Vico. Ah! ah! perché non fu egli da dovero?
Enea. Arei avuto manco paura, ben sapete; perché i sogni fanno piú paura, dormendo, a uno che quando egli è desto.
Pollo. Lo credo, per dio!
Enea. Ultimamente, noi fummo rotti; e il mio cavallo (perché era montato su, per tenér la battaglia insieme)...
Pollo. Ancor per fuggir piú presto.
Enea. ...mi fu morto sotto: allora io ti so dire che io dissi il paternostro di san Giuliano, e mano a correre; e nel fuggire mi pareva dir: — Testa testa, fate testa! —
Vico. Egli era meglio gridar: — Fate capo grosso. —
Enea. Tant’è, il tanto correre mi faceva un’ansa grande, e mi parve arrivare dove erano padiglioni, trabacche e altre tresche e genti da battaglia; e mi parve d’esser fatto prigione: in questo mi destai.
Pollo. A tempo: bisognava che voi fossi stato nel sonno tanto che voi avessi fatto taglia.

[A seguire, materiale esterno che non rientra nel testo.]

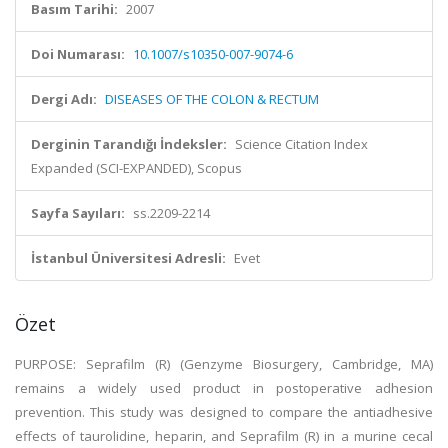
Basım Tarihi:
2007
Doi Numarası:
10.1007/s10350-007-9074-6
Dergi Adı:
DISEASES OF THE COLON & RECTUM
Derginin Tarandığı İndeksler:
Science Citation Index
Expanded (SCI-EXPANDED), Scopus
Sayfa Sayıları:
ss.2209-2214
İstanbul Üniversitesi Adresli:
Evet
Özet
PURPOSE: Seprafilm (R) (Genzyme Biosurgery, Cambridge, MA)
remains a widely used product in postoperative adhesion
prevention. This study was designed to compare the antiadhesive
effects of taurolidine, heparin, and Seprafilm (R) in a murine cecal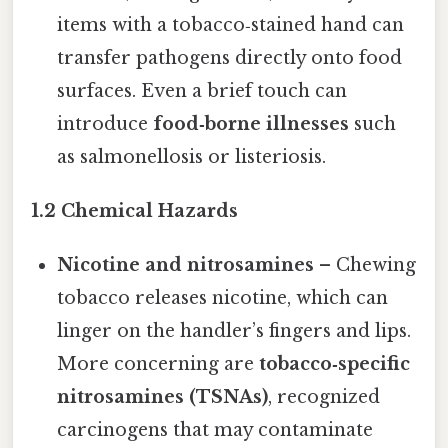
items with a tobacco‑stained hand can
transfer pathogens directly onto food
surfaces. Even a brief touch can
introduce
food‑borne illnesses
such
as salmonellosis or listeriosis.
1.2 Chemical Hazards
Nicotine and nitrosamines
– Chewing
tobacco releases nicotine, which can
linger on the handler’s fingers and lips.
More concerning are
tobacco‑specific
nitrosamines (TSNAs)
, recognized
carcinogens that may contaminate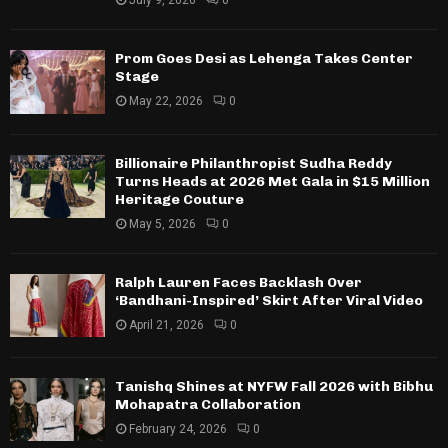
July 9, 2026
0
Prom Goes Desi as Lehenga Takes Center
Stage
May 22, 2026
0
Billionaire Philanthropist Sudha Reddy
Turns Heads at 2026 Met Gala in $15 Million
Heritage Couture
May 5, 2026
0
Ralph Lauren Faces Backlash Over
‘Bandhani-Inspired’ Skirt After Viral Video
April 21, 2026
0
Tanishq Shines at NYFW Fall 2026 with Bibhu
Mohapatra Collaboration
February 24, 2026
0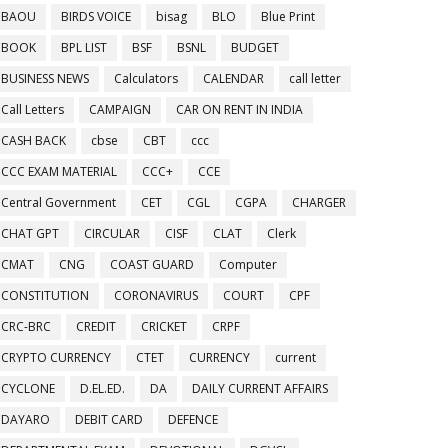
BAOU
BIRDS VOICE
bisag
BLO
Blue Print
BOOK
BPL LIST
BSF
BSNL
BUDGET
BUSINESS NEWS
Calculators
CALENDAR
call letter
Call Letters
CAMPAIGN
CAR ON RENT IN INDIA
CASH BACK
cbse
CBT
ccc
CCC EXAM MATERIAL
CCC+
CCE
Central Government
CET
CGL
CGPA
CHARGER
CHAT GPT
CIRCULAR
CISF
CLAT
Clerk
CMAT
CNG
COAST GUARD
Computer
CONSTITUTION
CORONAVIRUS
COURT
CPF
CRC-BRC
CREDIT
CRICKET
CRPF
CRYPTO CURRENCY
CTET
CURRENCY
current
CYCLONE
D.EL.ED.
DA
DAILY CURRENT AFFAIRS
DAYARO
DEBIT CARD
DEFENCE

Vico. Sí, e poi non si fosse trovato chi l’avesse voluta pagare, anzi, che vi fosse stato detto villania, che voi non avevi saputo guidar ben le genti né governar un campo e che il capitano non debbe mai fuggire e che se voi non l’aveste data a gambe, la cosa non sarebbe ita in mal’ora, e insino ai saccomanni v’avessero uccellato e dettovi manco che messere.
Enea. Io mi sarei morto in sogno, se mi fosse accaduto tante diavolerie. Ma chi son costoro che vengano in qua?
Pollo. Io non gli conosco: e’ mi paion forestieri.
Enea. E v’è pure de’ nostri cittadini ancóra.